HOW TO COMPLETE THIS TASK: Below are the records; tally the lines that include "down" and report only the total.

-------- RECORDS SHOWN

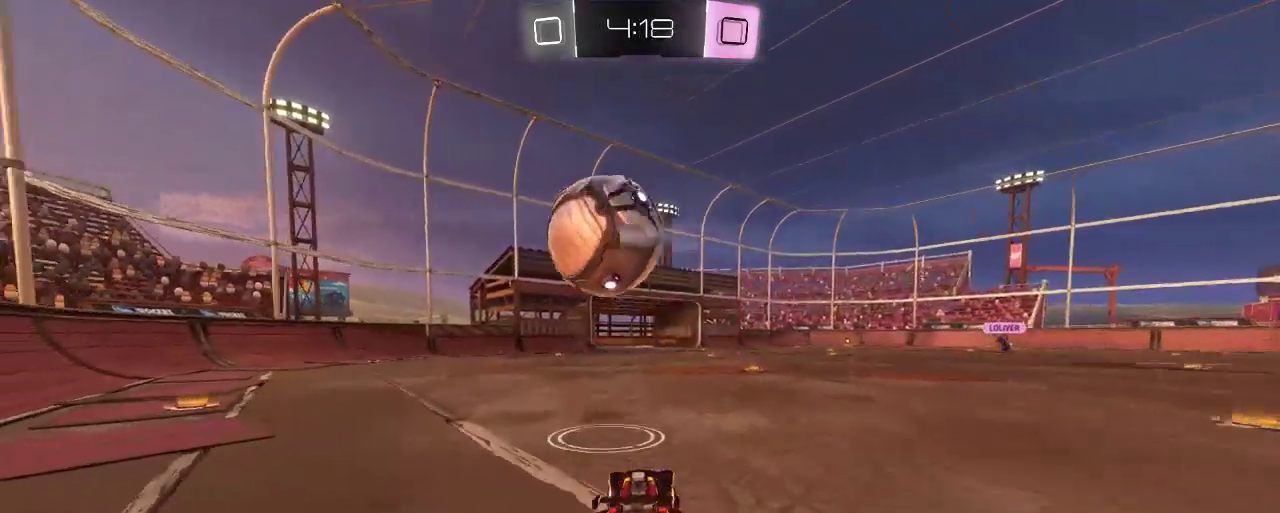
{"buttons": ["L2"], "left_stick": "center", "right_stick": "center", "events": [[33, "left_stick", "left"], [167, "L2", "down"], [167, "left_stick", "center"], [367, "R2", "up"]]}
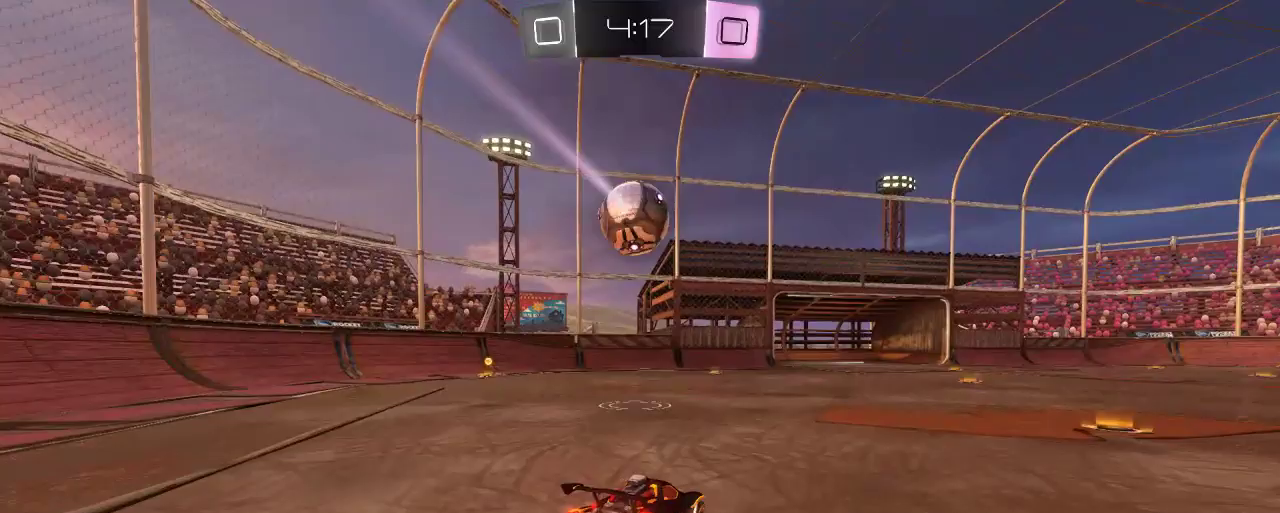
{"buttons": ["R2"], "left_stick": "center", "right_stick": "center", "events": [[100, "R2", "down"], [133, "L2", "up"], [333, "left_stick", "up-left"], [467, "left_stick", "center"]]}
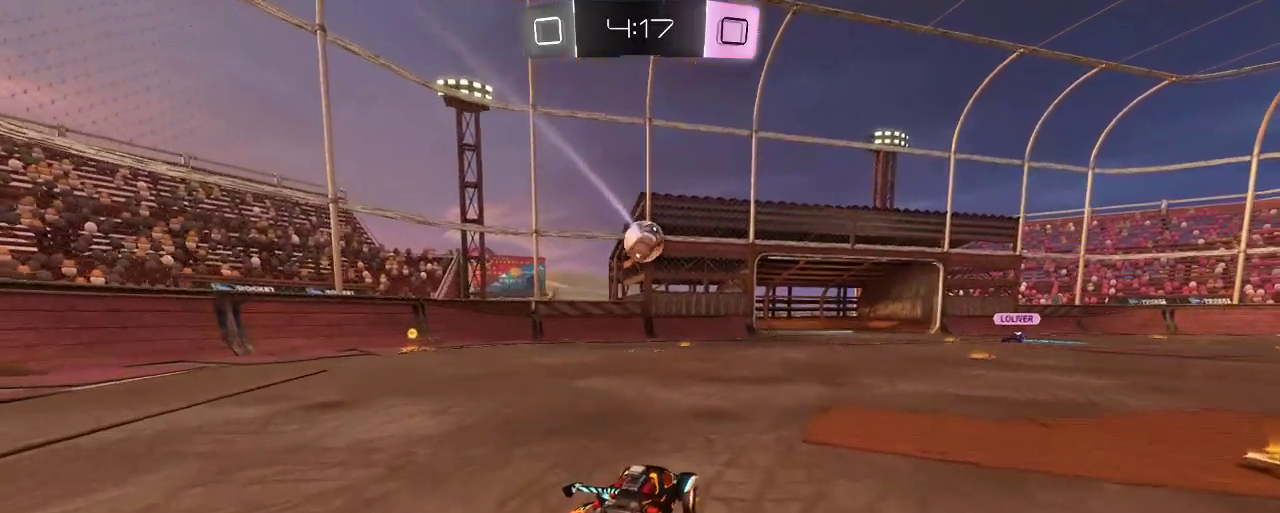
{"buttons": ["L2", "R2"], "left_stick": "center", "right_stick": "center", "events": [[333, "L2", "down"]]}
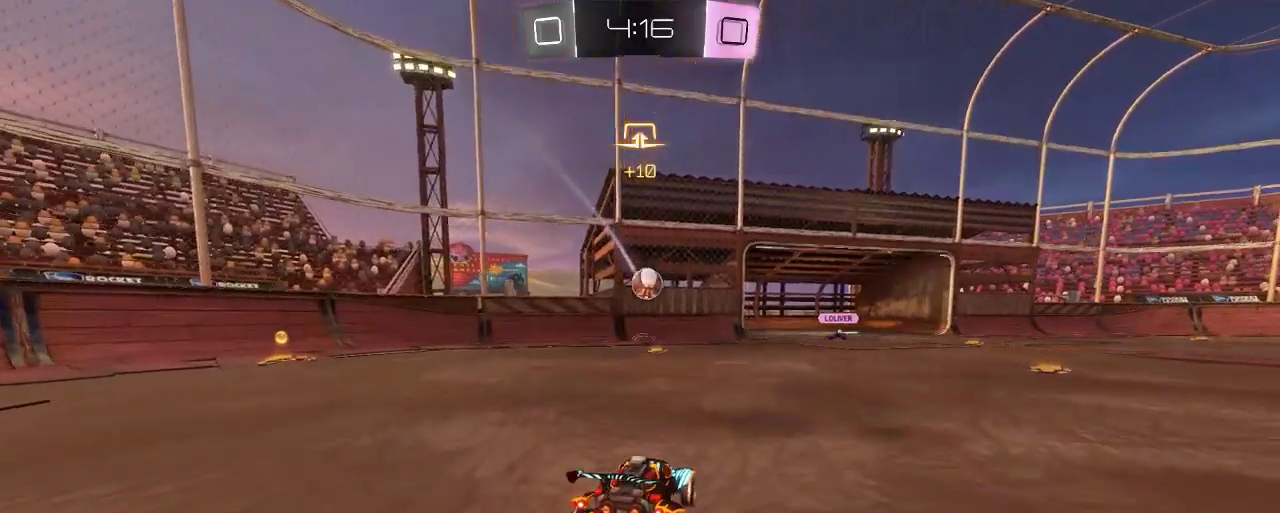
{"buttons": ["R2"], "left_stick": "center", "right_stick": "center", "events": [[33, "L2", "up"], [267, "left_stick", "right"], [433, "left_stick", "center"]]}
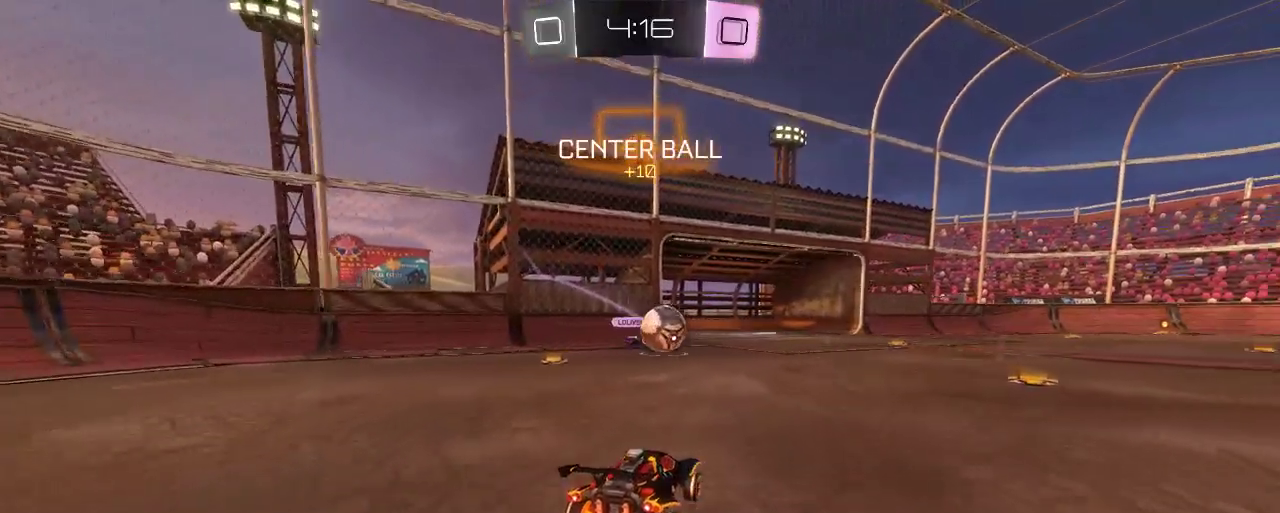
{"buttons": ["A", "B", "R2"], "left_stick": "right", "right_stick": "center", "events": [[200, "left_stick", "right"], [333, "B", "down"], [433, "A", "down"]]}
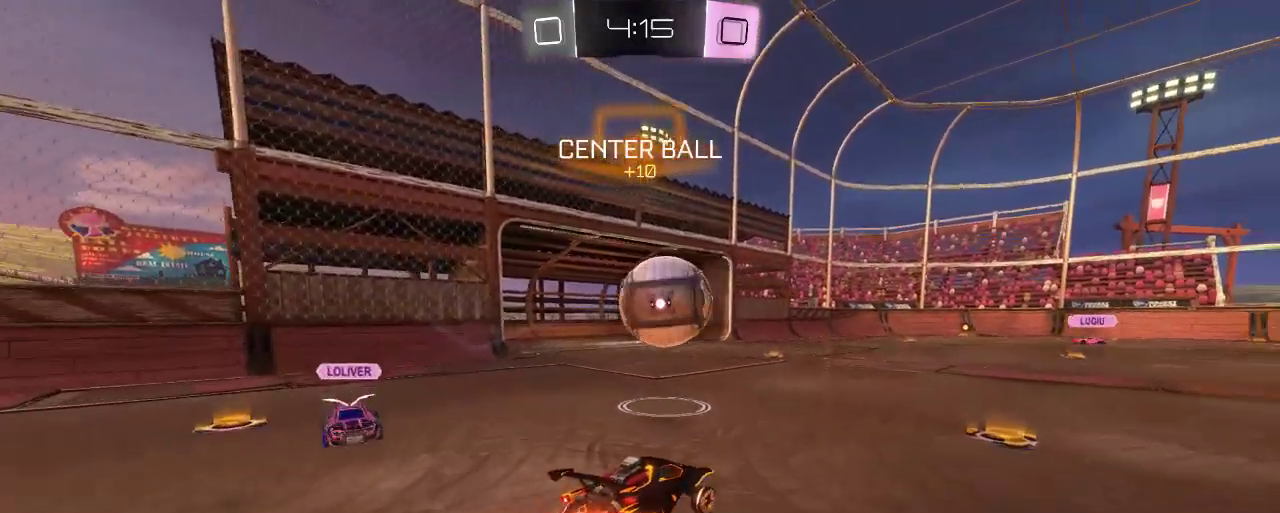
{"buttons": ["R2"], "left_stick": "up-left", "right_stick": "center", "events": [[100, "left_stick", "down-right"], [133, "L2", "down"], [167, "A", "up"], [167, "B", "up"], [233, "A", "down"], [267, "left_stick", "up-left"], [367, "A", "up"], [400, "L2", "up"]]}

----------------

RESPONSE TO THE TASK: 5